Arbeitsanweisungen -
1. Nenne alle Ausdrücke, die im Beitrag zur europäischen Zusammenarbeit in runden Klammern stehen.
2. Gib die Fortsetzung des Beitrags zur europäischen Zusammenarbeit an, beginnend nach dessen letztem Satz.

----- Vorgelegter Text -----

20.06.2007 - 23.13 Uhr

gemeinsames Interesse reicht eben nicht.

el_crocodilo (Pseudonym)

Ganz genau, Sansiba!:

Die europaischen Staaten arbeiten aufgrund knallharter wirtschaftlicher interessen zusammen. Dagegen ist ja an sich auch nichts einzuwenden, solange die Bürger davon profitieren - was allerdings nicht immer der Fall ist (doch das ist ein anderes Thema).

Um gemeinsname interessen zu verfolgen, würde es aber schon ausreichen, im Rahmen effektiver Rahmenvereinbarungen zusammenzuarbeiten, ohne gleich - wie es jedoch ganz offen angestrebt wird - einen komplettten neuen Superstaat (eine Art neues Römisches Reich) zu errichten.

----- Auszug aus Datensatz -----

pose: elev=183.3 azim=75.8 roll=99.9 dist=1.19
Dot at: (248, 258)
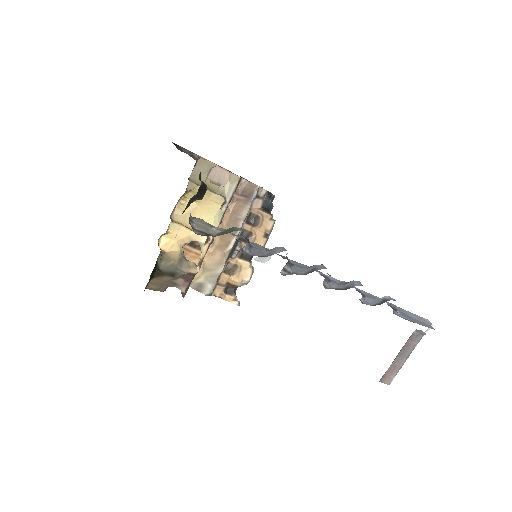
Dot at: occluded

-----

Ergebnisse der Aufgaben -
1. Pseudonym; doch das ist ein anderes Thema; eine Art neues Römisches Reich

2.
Was den Einwand von "Der Bär" angeht, so ist seine von ihm gezogene Parallele zu den Rheinländern und Bayern untauglich, das Verhältnis der Völker Europas zueinander zu beschreiben. Denn die deutschen Bundnesländer und Stämme, aus denen sich unser Volk zusammensetzt, haben eine über mehr als 1000 Jahre gemeinsame Geschichte. Die deutsche Sprache und viele kulturelle Elemente, die in ganz Deutschland zum gemeinsamen Gut geworden sind, einen uns. Auch hat es seit 1815 im Volke immer die Sehnsucht nach Einheit gegeben - lange vor der Reichsgründung durch Bismarck. Diese Sehnsucht speiste sich aus einem tiefen Zusammengehörigkeitsgefühl heraus. So wuchs "zusammen, was zusammen gehört", um hier einen Ausruck von Willy Brandt zu gebrauchen.

Die europaische Vereinigung hingegen wird vorallem von den politischen Eliten erstrebt. Dies geschieht, weil sie meinen, so besser gegen China, Indien und die USA bestehen zu können. Außerdem ist der "europäische Gedanke" schon seit langem zur Ideologie geworden, an die viele Politiker zu glauben scheinen, wie an eine Religion.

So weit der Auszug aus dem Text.